Por outro lado, uma alta nas cotações de matérias-primas negociadas em dólares, como o petróleo, pode afetar mais rapidamente a economia local. O “Globo” recorda ainda que, com títulos de dívida em dólar, o governo perde margem de manobra nas contas públicas.

Genericamente, e face à perda de mecanismos internos de controlo da própria economia, o país estaria por um lado nas mãos de terceiros – ou de decisões alheias que não tinham diretamente a ver com a economia local – e, por outro, exposta a todas as alterações decorrentes do espaço exterior ao próprio país.

A dolarização daria também lugar a uma corrida à moeda norte-americana – e isso daria com certeza espaço à criação (se é que não existe já) de um mercado negro de compra e venda de dólares, o que iria influenciar por seu turno o preço do dinheiro. Segundo o mesmo jornal, seriam necessários entre 35 mil milhões e 50 mil milhões de dólares, mas o banco central argentino só terá 7,3 mil milhões.

Vale a pena recordar que o Equador e El Salvador dolarizaram as suas economias no início dos anos 2000. Em janeiro de 2000, o presidente equatoriano à época, Jamil Mahuad Witt, anunciou a dolarização da economia do país. A medida promoveu a estabilidade monetária, algo que não era visto desde o longínquo 1970, mas eliminou a possibilidade de o governo utilizar políticas cambiais para responder a choques externos, recorda um artigo da brasileira “Veja”. Entre 2000, quando a economia equatoriana foi dolarizada, e 2022, o PIB do país cresceu, em média, 2,9% ao ano. Francisco Zalles foi o ‘pai’ da dolarização do Equador e, citado pela “Veja”, afirma que a alteração é indolor e não é demasiado difícil de conseguir.

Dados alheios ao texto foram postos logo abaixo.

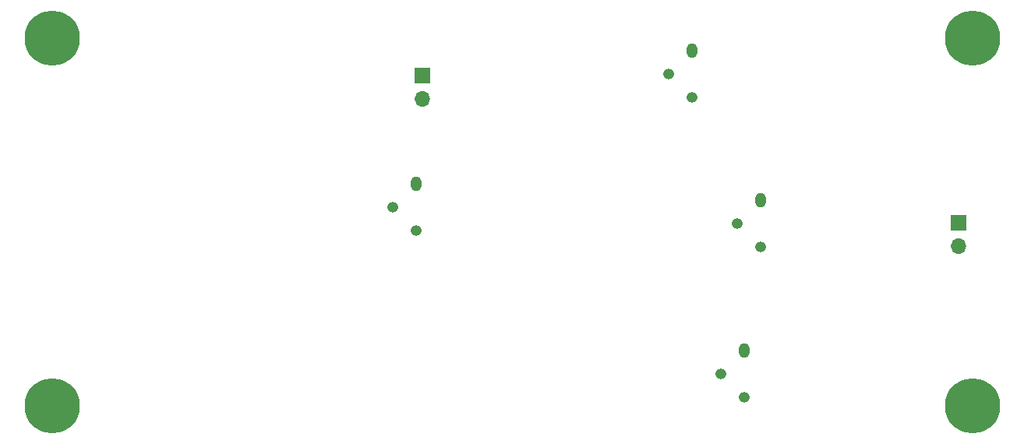
<source format=gbr>
%TF.GenerationSoftware,KiCad,Pcbnew,8.0.5*%
%TF.CreationDate,2024-10-13T18:39:00+03:00*%
%TF.ProjectId,proect,70726f65-6374-42e6-9b69-6361645f7063,rev?*%
%TF.SameCoordinates,Original*%
%TF.FileFunction,Copper,L2,Bot*%
%TF.FilePolarity,Positive*%
%FSLAX46Y46*%
G04 Gerber Fmt 4.6, Leading zero omitted, Abs format (unit mm)*
G04 Created by KiCad (PCBNEW 8.0.5) date 2024-10-13 18:39:00*
%MOMM*%
%LPD*%
G01*
G04 APERTURE LIST*
%TA.AperFunction,ComponentPad*%
%ADD10O,1.200000X1.600000*%
%TD*%
%TA.AperFunction,ComponentPad*%
%ADD11O,1.200000X1.200000*%
%TD*%
%TA.AperFunction,ComponentPad*%
%ADD12C,0.800000*%
%TD*%
%TA.AperFunction,ComponentPad*%
%ADD13C,6.000000*%
%TD*%
%TA.AperFunction,ComponentPad*%
%ADD14R,1.700000X1.700000*%
%TD*%
%TA.AperFunction,ComponentPad*%
%ADD15O,1.700000X1.700000*%
%TD*%
G04 APERTURE END LIST*
D10*
%TO.P,Q4,1,E*%
%TO.N,-9V*%
X81800000Y-39060000D03*
D11*
%TO.P,Q4,2,B*%
%TO.N,Net-(Q4-B)*%
X79260000Y-41600000D03*
%TO.P,Q4,3,C*%
%TO.N,Net-(Q4-C)*%
X81800000Y-44140000D03*
%TD*%
D10*
%TO.P,Q3,1,E*%
%TO.N,-9V*%
X83600000Y-22760000D03*
D11*
%TO.P,Q3,2,B*%
%TO.N,Net-(Q3-B)*%
X81060000Y-25300000D03*
%TO.P,Q3,3,C*%
%TO.N,Net-(Q3-C)*%
X83600000Y-27840000D03*
%TD*%
D10*
%TO.P,Q2,1,E*%
%TO.N,-9V*%
X76100000Y-6460000D03*
D11*
%TO.P,Q2,2,B*%
%TO.N,Net-(Q2-B)*%
X73560000Y-9000000D03*
%TO.P,Q2,3,C*%
%TO.N,Net-(Q2-C)*%
X76100000Y-11540000D03*
%TD*%
D10*
%TO.P,Q1,1,E*%
%TO.N,-9V*%
X46200000Y-20960000D03*
D11*
%TO.P,Q1,2,B*%
%TO.N,Net-(Q1-B)*%
X43660000Y-23500000D03*
%TO.P,Q1,3,C*%
%TO.N,Net-(Q1-C)*%
X46200000Y-26040000D03*
%TD*%
D12*
%TO.P,J7,1,Pin_1*%
%TO.N,GND*%
X4350000Y-5100000D03*
X5009010Y-3509010D03*
X5009010Y-6690990D03*
X6600000Y-2850000D03*
D13*
X6600000Y-5100000D03*
D12*
X6600000Y-7350000D03*
X8190990Y-3509010D03*
X8190990Y-6690990D03*
X8850000Y-5100000D03*
%TD*%
%TO.P,J6,1,Pin_1*%
%TO.N,GND*%
X4350000Y-45100000D03*
X5009010Y-43509010D03*
X5009010Y-46690990D03*
X6600000Y-42850000D03*
D13*
X6600000Y-45100000D03*
D12*
X6600000Y-47350000D03*
X8190990Y-43509010D03*
X8190990Y-46690990D03*
X8850000Y-45100000D03*
%TD*%
%TO.P,J5,1,Pin_1*%
%TO.N,GND*%
X104350000Y-5100000D03*
X105009010Y-3509010D03*
X105009010Y-6690990D03*
X106600000Y-2850000D03*
D13*
X106600000Y-5100000D03*
D12*
X106600000Y-7350000D03*
X108190990Y-3509010D03*
X108190990Y-6690990D03*
X108850000Y-5100000D03*
%TD*%
%TO.P,J4,1,Pin_1*%
%TO.N,GND*%
X104350000Y-45100000D03*
X105009010Y-43509010D03*
X105009010Y-46690990D03*
X106600000Y-42850000D03*
D13*
X106600000Y-45100000D03*
D12*
X106600000Y-47350000D03*
X108190990Y-43509010D03*
X108190990Y-46690990D03*
X108850000Y-45100000D03*
%TD*%
D14*
%TO.P,J3,1,Pin_1*%
%TO.N,GND*%
X46800000Y-9225000D03*
D15*
%TO.P,J3,2,Pin_2*%
%TO.N,-9V*%
X46800000Y-11765000D03*
%TD*%
D14*
%TO.P,J2,1,Pin_1*%
%TO.N,GND*%
X105100000Y-25225000D03*
D15*
%TO.P,J2,2,Pin_2*%
%TO.N,+9V*%
X105100000Y-27765000D03*
%TD*%
M02*

</source>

Já a Bloomberg recorda que a Argentina não tem dólares suficientes para proceder à dolarização. De qualquer modo, o sistema foi adotado – temporariamente – noutras regiões do globo e nem em todas foi um desastre. Mas, citando o caso do Equador e analisando as palavras de Zalles, a Bloomberg afirma que o economista está a ser demasiado otimista. Entre outras razões, porque o sistema nunca foi tentado numa economia tão grande como a da Argentina. Mais ainda, nunca foi tentado numa economia tão aberta ao exterior como a Argentina – o que iria impactar de forma não totalmente esclarecida com economias vizinhas, desde logo a brasileira. Ecomistas brasileiros citados pela imprensa recordam que as transações entre os dois países já são processadas em dólares - mas o novo sistema, a ser implementado, envolve riscos que não estão eficazmente estudados. Até porque, ao contrário do que sucedia com o Equador, o principal ativo da Argentina não é petróleo - a commodity é transacionada em dólares em todo o mundo, pelo que a dolarização do 'pequeno' Equador não é transponível para a Argentina.

Para todos os efeitos, e segundo a imprensa argentina, a dolarização exigiria aprovação no Congresso, mas Javier Milei dificilmente terá a maioria necessária para o fazer. A coligação Liberdade Avança, que lançou o agora novo presidente, fundada há apenas dois anos, terá 38 deputados numa câmara de 257 membros e oito senadores num total de 72. Foi criada com o objetivo de participar nas eleições legislativas de 2021 e nas presidenciais deste ano.